I'd like every line in the following listing that holds "CIRCLE" copied.

▶ **Provided material**

::::::

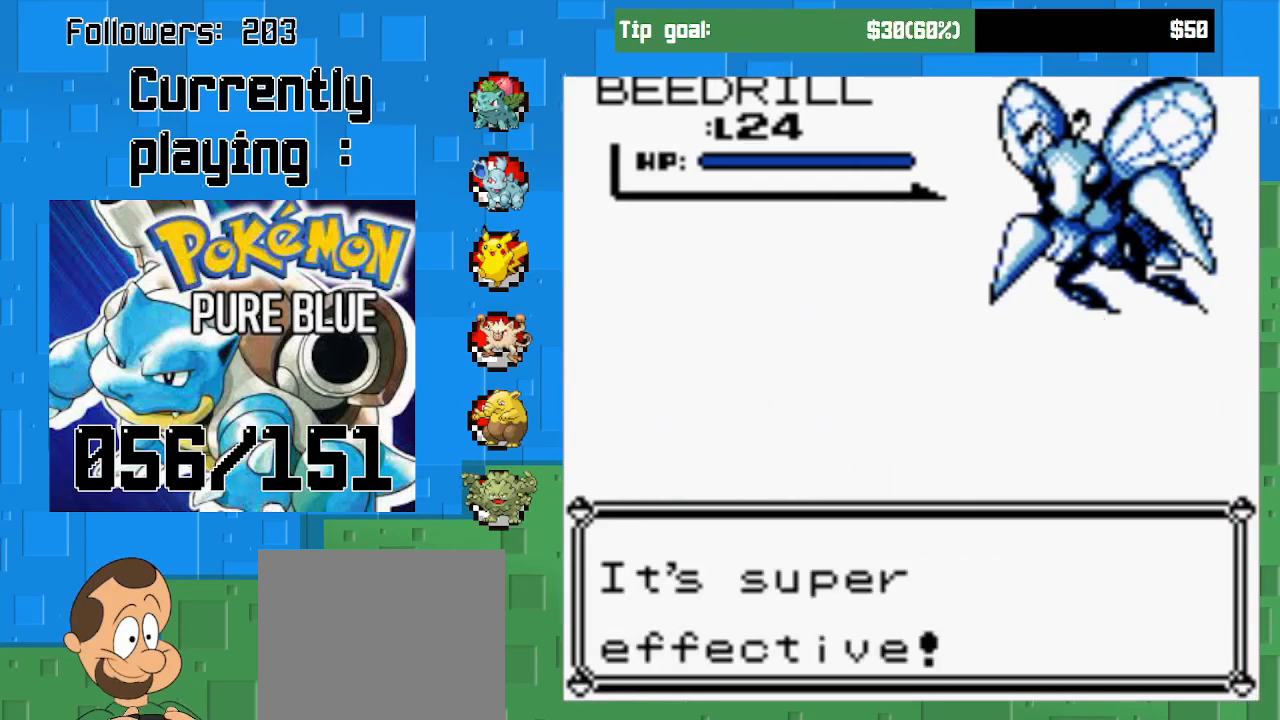
{"buttons": ["CIRCLE"], "left_stick": "center", "right_stick": "center", "events": [[400, "CIRCLE", "down"]]}
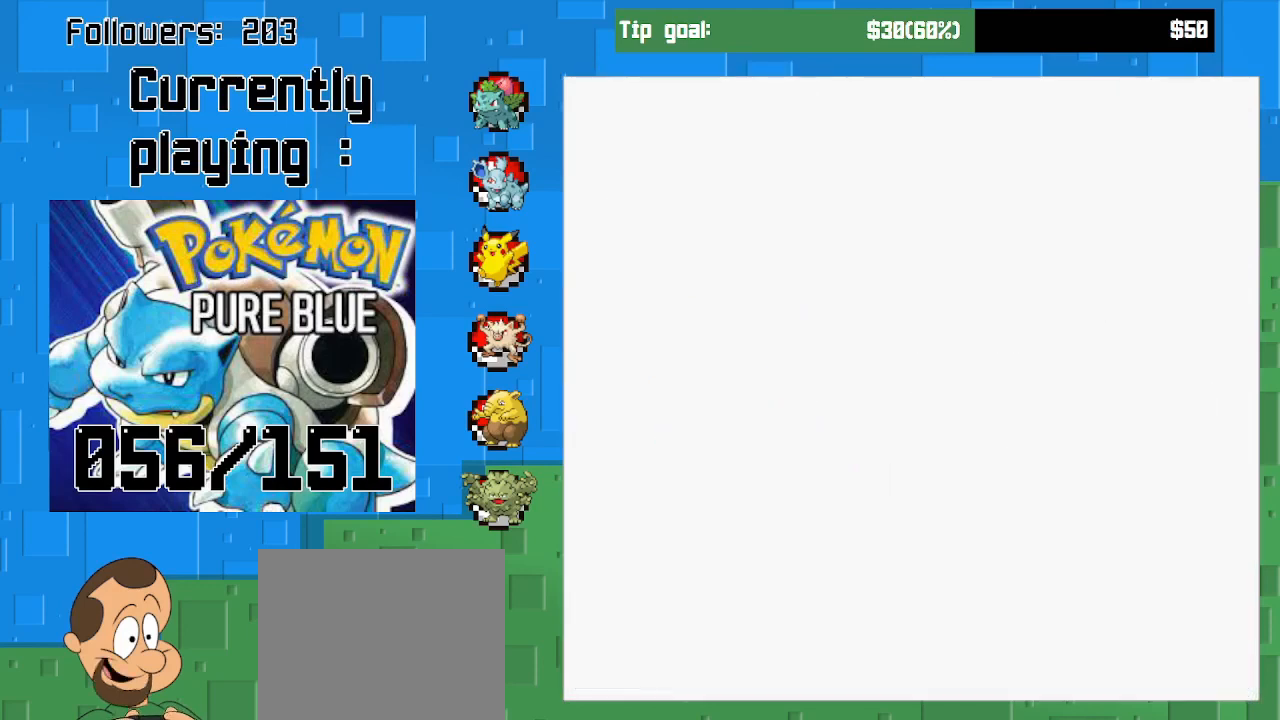
{"buttons": [], "left_stick": "center", "right_stick": "center", "events": [[67, "CIRCLE", "up"]]}
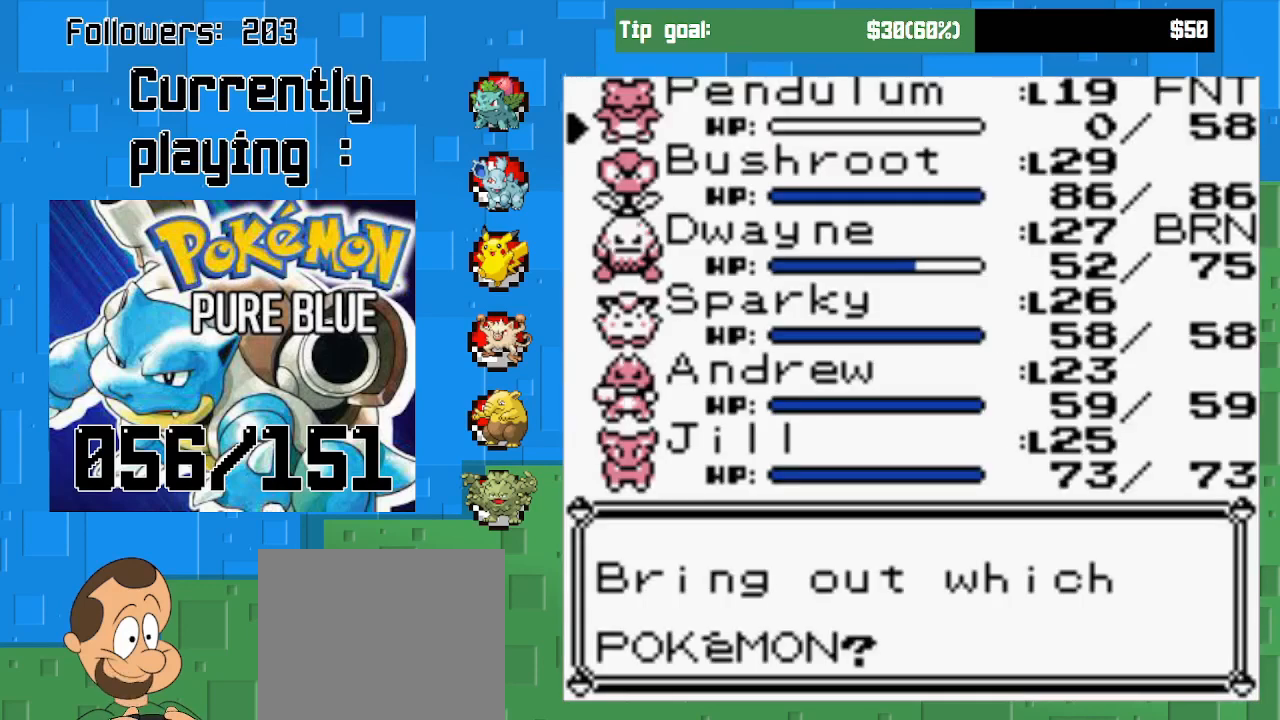
{"buttons": [], "left_stick": "center", "right_stick": "center", "events": [[200, "DPAD_DOWN", "down"], [300, "DPAD_DOWN", "up"], [367, "DPAD_DOWN", "down"], [433, "DPAD_DOWN", "up"]]}
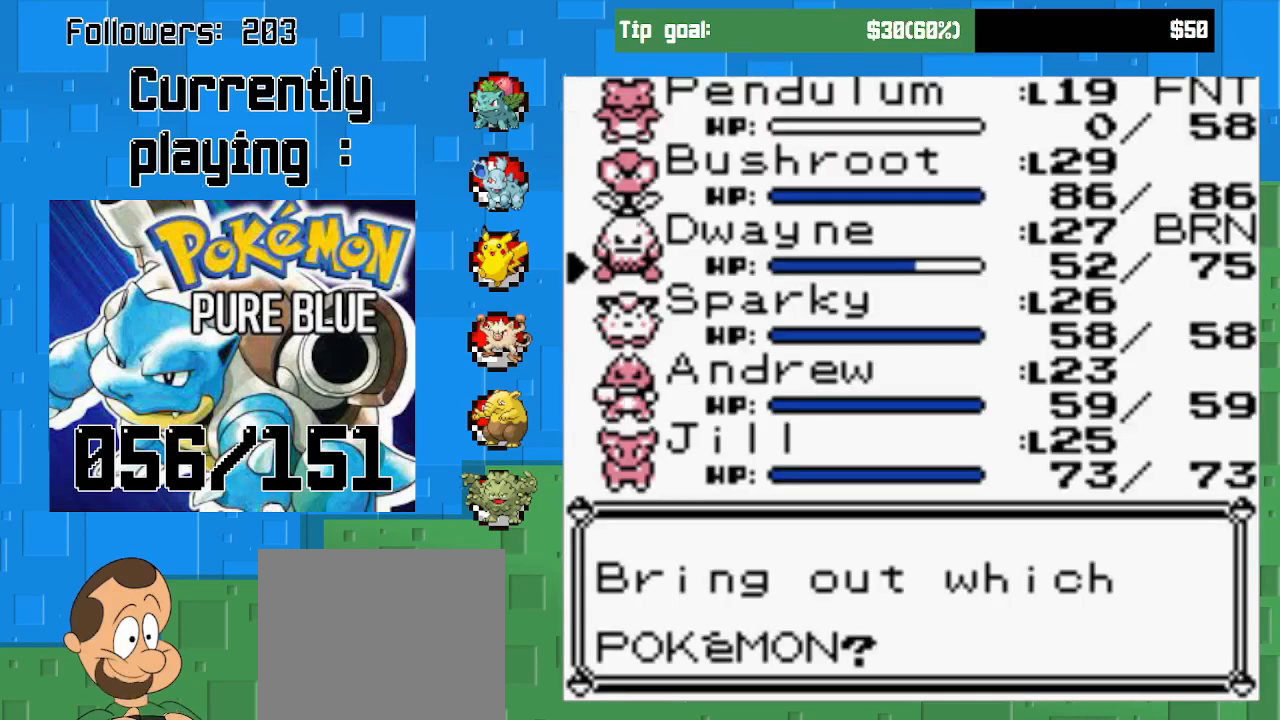
{"buttons": [], "left_stick": "center", "right_stick": "center", "events": [[33, "DPAD_DOWN", "down"], [133, "DPAD_DOWN", "up"], [200, "DPAD_DOWN", "down"], [233, "DPAD_DOWN", "up"]]}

::::::

▶ **Response below**
{"buttons": ["CIRCLE"], "left_stick": "center", "right_stick": "center", "events": [[400, "CIRCLE", "down"]]}
{"buttons": [], "left_stick": "center", "right_stick": "center", "events": [[67, "CIRCLE", "up"]]}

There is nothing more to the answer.